### Description of the task:
Every entry in the listing is to be reproduced exactly.

(Entries provided Opens)

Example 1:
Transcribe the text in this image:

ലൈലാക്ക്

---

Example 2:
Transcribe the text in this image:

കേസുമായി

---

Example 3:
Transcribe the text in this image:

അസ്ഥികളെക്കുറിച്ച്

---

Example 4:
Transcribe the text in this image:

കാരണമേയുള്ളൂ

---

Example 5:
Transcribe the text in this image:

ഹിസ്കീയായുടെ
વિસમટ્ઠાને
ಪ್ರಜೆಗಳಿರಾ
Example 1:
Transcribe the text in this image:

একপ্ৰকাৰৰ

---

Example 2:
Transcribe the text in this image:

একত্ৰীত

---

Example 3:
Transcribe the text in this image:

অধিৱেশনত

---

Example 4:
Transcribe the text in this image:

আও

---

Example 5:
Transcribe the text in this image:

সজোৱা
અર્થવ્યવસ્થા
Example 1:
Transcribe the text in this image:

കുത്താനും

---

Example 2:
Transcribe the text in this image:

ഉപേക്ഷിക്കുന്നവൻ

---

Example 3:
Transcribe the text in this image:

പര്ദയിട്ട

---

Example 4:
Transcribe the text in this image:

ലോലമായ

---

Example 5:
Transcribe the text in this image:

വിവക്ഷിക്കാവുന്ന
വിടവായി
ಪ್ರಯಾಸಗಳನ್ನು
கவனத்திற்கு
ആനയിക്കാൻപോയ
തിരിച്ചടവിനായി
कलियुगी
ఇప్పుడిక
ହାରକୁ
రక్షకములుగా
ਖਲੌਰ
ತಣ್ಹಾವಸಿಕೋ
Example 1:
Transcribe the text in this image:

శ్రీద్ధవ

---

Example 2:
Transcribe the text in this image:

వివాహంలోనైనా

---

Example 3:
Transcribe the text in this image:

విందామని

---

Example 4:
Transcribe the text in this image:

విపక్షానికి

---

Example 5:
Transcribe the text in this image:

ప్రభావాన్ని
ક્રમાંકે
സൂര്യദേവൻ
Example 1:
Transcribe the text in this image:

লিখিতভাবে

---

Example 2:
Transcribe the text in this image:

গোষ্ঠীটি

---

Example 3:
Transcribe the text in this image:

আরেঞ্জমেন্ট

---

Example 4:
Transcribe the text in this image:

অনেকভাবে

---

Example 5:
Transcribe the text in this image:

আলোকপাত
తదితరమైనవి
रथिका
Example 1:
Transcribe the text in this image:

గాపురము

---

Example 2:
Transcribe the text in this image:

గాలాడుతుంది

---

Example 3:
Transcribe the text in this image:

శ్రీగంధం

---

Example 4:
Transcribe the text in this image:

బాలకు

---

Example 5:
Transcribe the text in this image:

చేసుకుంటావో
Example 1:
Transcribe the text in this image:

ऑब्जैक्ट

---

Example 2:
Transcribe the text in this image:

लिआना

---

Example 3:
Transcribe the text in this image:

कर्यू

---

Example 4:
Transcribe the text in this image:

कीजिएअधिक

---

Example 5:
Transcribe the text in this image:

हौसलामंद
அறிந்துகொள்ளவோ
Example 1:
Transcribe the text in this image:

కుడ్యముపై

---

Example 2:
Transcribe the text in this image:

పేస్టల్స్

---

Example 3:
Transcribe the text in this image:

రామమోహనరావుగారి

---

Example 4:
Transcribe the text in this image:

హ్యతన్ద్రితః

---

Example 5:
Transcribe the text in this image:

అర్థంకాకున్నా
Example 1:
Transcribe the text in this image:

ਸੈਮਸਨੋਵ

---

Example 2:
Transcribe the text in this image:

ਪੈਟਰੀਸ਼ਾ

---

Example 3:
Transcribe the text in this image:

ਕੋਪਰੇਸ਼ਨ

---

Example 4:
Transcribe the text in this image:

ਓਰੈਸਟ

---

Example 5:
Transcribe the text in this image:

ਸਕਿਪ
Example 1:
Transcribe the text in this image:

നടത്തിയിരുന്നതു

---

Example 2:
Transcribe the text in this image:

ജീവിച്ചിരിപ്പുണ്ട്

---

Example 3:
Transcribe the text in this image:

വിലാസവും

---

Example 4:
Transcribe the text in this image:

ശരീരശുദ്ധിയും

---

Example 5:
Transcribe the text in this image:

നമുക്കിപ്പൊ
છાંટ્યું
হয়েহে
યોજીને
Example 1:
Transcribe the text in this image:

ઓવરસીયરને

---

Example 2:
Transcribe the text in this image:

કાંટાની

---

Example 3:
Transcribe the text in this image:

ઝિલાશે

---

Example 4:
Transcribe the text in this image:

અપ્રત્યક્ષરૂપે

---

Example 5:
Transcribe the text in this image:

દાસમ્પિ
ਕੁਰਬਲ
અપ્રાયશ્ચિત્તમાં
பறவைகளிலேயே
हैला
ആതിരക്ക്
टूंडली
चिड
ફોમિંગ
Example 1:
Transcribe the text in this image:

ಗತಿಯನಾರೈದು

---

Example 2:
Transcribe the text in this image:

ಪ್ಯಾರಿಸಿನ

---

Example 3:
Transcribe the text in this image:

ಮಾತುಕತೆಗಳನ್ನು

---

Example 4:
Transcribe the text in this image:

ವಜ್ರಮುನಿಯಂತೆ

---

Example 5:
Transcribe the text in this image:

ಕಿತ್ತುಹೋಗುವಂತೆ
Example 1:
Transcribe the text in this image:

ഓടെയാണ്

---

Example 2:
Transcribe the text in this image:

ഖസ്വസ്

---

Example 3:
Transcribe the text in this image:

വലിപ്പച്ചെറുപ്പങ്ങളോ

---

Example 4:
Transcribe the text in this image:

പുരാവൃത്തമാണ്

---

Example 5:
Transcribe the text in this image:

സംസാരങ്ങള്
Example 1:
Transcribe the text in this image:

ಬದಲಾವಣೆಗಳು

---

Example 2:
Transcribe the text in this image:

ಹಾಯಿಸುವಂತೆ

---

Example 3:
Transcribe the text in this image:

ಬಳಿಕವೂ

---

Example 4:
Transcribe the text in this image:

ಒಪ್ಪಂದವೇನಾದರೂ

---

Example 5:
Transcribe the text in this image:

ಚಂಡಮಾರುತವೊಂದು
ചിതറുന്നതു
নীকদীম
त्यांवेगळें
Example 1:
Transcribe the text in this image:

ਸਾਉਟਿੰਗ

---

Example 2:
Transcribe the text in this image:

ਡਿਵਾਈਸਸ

(Entries provided Closes)

### Task output:
Example 1:
Transcribe the text in this image:

ലൈലാക്ക്

---

Example 2:
Transcribe the text in this image:

കേസുമായി

---

Example 3:
Transcribe the text in this image:

അസ്ഥികളെക്കുറിച്ച്

---

Example 4:
Transcribe the text in this image:

കാരണമേയുള്ളൂ

---

Example 5:
Transcribe the text in this image:

ഹിസ്കീയായുടെ
વિસમટ્ઠાને
ಪ್ರಜೆಗಳಿರಾ
Example 1:
Transcribe the text in this image:

একপ্ৰকাৰৰ

---

Example 2:
Transcribe the text in this image:

একত্ৰীত

---

Example 3:
Transcribe the text in this image:

অধিৱেশনত

---

Example 4:
Transcribe the text in this image:

আও

---

Example 5:
Transcribe the text in this image:

সজোৱা
અર્થવ્યવસ્થા
Example 1:
Transcribe the text in this image:

കുത്താനും

---

Example 2:
Transcribe the text in this image:

ഉപേക്ഷിക്കുന്നവൻ

---

Example 3:
Transcribe the text in this image:

പര്ദയിട്ട

---

Example 4:
Transcribe the text in this image:

ലോലമായ

---

Example 5:
Transcribe the text in this image:

വിവക്ഷിക്കാവുന്ന
വിടവായി
ಪ್ರಯಾಸಗಳನ್ನು
கவனத்திற்கு
ആനയിക്കാൻപോയ
തിരിച്ചടവിനായി
कलियुगी
ఇప్పుడిక
ହାରକୁ
రక్షకములుగా
ਖਲੌਰ
ತಣ್ಹಾವಸಿಕೋ
Example 1:
Transcribe the text in this image:

శ్రీద్ధవ

---

Example 2:
Transcribe the text in this image:

వివాహంలోనైనా

---

Example 3:
Transcribe the text in this image:

విందామని

---

Example 4:
Transcribe the text in this image:

విపక్షానికి

---

Example 5:
Transcribe the text in this image:

ప్రభావాన్ని
ક્રમાંકે
സൂര്യദേവൻ
Example 1:
Transcribe the text in this image:

লিখিতভাবে

---

Example 2:
Transcribe the text in this image:

গোষ্ঠীটি

---

Example 3:
Transcribe the text in this image:

আরেঞ্জমেন্ট

---

Example 4:
Transcribe the text in this image:

অনেকভাবে

---

Example 5:
Transcribe the text in this image:

আলোকপাত
తదితరమైనవి
रथिका
Example 1:
Transcribe the text in this image:

గాపురము

---

Example 2:
Transcribe the text in this image:

గాలాడుతుంది

---

Example 3:
Transcribe the text in this image:

శ్రీగంధం

---

Example 4:
Transcribe the text in this image:

బాలకు

---

Example 5:
Transcribe the text in this image:

చేసుకుంటావో
Example 1:
Transcribe the text in this image:

ऑब्जैक्ट

---

Example 2:
Transcribe the text in this image:

लिआना

---

Example 3:
Transcribe the text in this image:

कर्यू

---

Example 4:
Transcribe the text in this image:

कीजिएअधिक

---

Example 5:
Transcribe the text in this image:

हौसलामंद
அறிந்துகொள்ளவோ
Example 1:
Transcribe the text in this image:

కుడ్యముపై

---

Example 2:
Transcribe the text in this image:

పేస్టల్స్

---

Example 3:
Transcribe the text in this image:

రామమోహనరావుగారి

---

Example 4:
Transcribe the text in this image:

హ్యతన్ద్రితః

---

Example 5:
Transcribe the text in this image:

అర్థంకాకున్నా
Example 1:
Transcribe the text in this image:

ਸੈਮਸਨੋਵ

---

Example 2:
Transcribe the text in this image:

ਪੈਟਰੀਸ਼ਾ

---

Example 3:
Transcribe the text in this image:

ਕੋਪਰੇਸ਼ਨ

---

Example 4:
Transcribe the text in this image:

ਓਰੈਸਟ

---

Example 5:
Transcribe the text in this image:

ਸਕਿਪ
Example 1:
Transcribe the text in this image:

നടത്തിയിരുന്നതു

---

Example 2:
Transcribe the text in this image:

ജീവിച്ചിരിപ്പുണ്ട്

---

Example 3:
Transcribe the text in this image:

വിലാസവും

---

Example 4:
Transcribe the text in this image:

ശരീരശുദ്ധിയും

---

Example 5:
Transcribe the text in this image:

നമുക്കിപ്പൊ
છાંટ્યું
হয়েহে
યોજીને
Example 1:
Transcribe the text in this image:

ઓવરસીયરને

---

Example 2:
Transcribe the text in this image:

કાંટાની

---

Example 3:
Transcribe the text in this image:

ઝિલાશે

---

Example 4:
Transcribe the text in this image:

અપ્રત્યક્ષરૂપે

---

Example 5:
Transcribe the text in this image:

દાસમ્પિ
ਕੁਰਬਲ
અપ્રાયશ્ચિત્તમાં
பறவைகளிலேயே
हैला
ആതിരക്ക്
टूंडली
चिड
ફોમિંગ
Example 1:
Transcribe the text in this image:

ಗತಿಯನಾರೈದು

---

Example 2:
Transcribe the text in this image:

ಪ್ಯಾರಿಸಿನ

---

Example 3:
Transcribe the text in this image:

ಮಾತುಕತೆಗಳನ್ನು

---

Example 4:
Transcribe the text in this image:

ವಜ್ರಮುನಿಯಂತೆ

---

Example 5:
Transcribe the text in this image:

ಕಿತ್ತುಹೋಗುವಂತೆ
Example 1:
Transcribe the text in this image:

ഓടെയാണ്

---

Example 2:
Transcribe the text in this image:

ഖസ്വസ്

---

Example 3:
Transcribe the text in this image:

വലിപ്പച്ചെറുപ്പങ്ങളോ

---

Example 4:
Transcribe the text in this image:

പുരാവൃത്തമാണ്

---

Example 5:
Transcribe the text in this image:

സംസാരങ്ങള്
Example 1:
Transcribe the text in this image:

ಬದಲಾವಣೆಗಳು

---

Example 2:
Transcribe the text in this image:

ಹಾಯಿಸುವಂತೆ

---

Example 3:
Transcribe the text in this image:

ಬಳಿಕವೂ

---

Example 4:
Transcribe the text in this image:

ಒಪ್ಪಂದವೇನಾದರೂ

---

Example 5:
Transcribe the text in this image:

ಚಂಡಮಾರುತವೊಂದು
ചിതറുന്നതു
নীকদীম
त्यांवेगळें
Example 1:
Transcribe the text in this image:

ਸਾਉਟਿੰਗ

---

Example 2:
Transcribe the text in this image:

ਡਿਵਾਈਸਸ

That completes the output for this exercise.